EXERCISE PROMPT: Repeat the material below word for word, starting at the line that contains "[4] 但这样一双眸子看着你" and continuing through the last line of the material.
────────
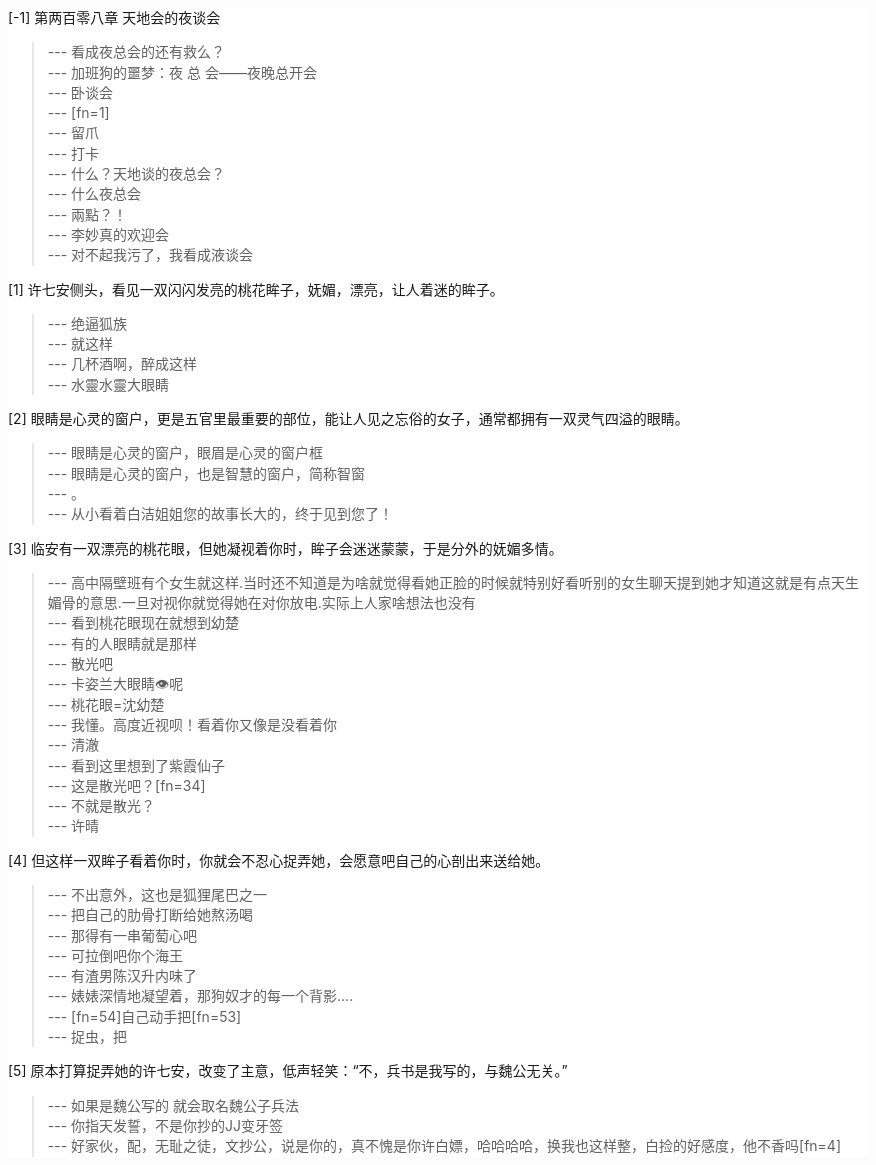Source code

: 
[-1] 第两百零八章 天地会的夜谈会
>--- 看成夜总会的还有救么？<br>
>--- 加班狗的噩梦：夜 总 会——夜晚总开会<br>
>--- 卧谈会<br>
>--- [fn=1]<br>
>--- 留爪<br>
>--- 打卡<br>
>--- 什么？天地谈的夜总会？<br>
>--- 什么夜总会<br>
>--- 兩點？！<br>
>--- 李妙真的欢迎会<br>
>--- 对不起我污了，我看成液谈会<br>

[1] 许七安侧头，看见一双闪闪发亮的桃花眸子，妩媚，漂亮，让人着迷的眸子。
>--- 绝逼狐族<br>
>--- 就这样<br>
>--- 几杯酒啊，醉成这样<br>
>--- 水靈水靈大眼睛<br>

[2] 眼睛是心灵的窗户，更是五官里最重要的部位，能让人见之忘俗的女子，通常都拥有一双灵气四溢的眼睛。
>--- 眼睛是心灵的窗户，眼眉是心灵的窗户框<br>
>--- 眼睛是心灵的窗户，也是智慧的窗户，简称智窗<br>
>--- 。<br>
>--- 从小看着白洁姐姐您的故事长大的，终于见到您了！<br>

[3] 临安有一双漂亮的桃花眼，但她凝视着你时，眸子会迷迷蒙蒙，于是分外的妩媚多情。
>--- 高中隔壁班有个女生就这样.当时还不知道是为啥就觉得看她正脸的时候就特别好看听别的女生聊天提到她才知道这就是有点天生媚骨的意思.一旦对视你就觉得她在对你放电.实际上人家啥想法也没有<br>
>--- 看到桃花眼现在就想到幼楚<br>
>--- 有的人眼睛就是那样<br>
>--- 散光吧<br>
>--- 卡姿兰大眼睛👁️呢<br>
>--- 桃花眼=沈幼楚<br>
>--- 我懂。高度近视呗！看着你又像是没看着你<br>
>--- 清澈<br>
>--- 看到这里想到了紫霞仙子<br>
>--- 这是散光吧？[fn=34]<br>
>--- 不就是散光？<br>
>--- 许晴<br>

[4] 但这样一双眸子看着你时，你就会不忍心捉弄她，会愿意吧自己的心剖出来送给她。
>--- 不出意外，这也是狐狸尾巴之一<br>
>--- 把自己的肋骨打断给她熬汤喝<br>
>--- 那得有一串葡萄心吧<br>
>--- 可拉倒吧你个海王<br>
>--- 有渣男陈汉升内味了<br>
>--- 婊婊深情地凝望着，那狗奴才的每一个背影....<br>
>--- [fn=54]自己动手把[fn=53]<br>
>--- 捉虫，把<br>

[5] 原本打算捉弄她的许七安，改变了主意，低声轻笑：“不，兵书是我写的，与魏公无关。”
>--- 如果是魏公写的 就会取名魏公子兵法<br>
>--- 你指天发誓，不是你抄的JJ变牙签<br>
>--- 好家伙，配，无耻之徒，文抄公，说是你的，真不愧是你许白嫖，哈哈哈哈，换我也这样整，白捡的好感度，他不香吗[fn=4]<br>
────────
RESULT:
[4] 但这样一双眸子看着你时，你就会不忍心捉弄她，会愿意吧自己的心剖出来送给她。
>--- 不出意外，这也是狐狸尾巴之一<br>
>--- 把自己的肋骨打断给她熬汤喝<br>
>--- 那得有一串葡萄心吧<br>
>--- 可拉倒吧你个海王<br>
>--- 有渣男陈汉升内味了<br>
>--- 婊婊深情地凝望着，那狗奴才的每一个背影....<br>
>--- [fn=54]自己动手把[fn=53]<br>
>--- 捉虫，把<br>

[5] 原本打算捉弄她的许七安，改变了主意，低声轻笑：“不，兵书是我写的，与魏公无关。”
>--- 如果是魏公写的 就会取名魏公子兵法<br>
>--- 你指天发誓，不是你抄的JJ变牙签<br>
>--- 好家伙，配，无耻之徒，文抄公，说是你的，真不愧是你许白嫖，哈哈哈哈，换我也这样整，白捡的好感度，他不香吗[fn=4]<br>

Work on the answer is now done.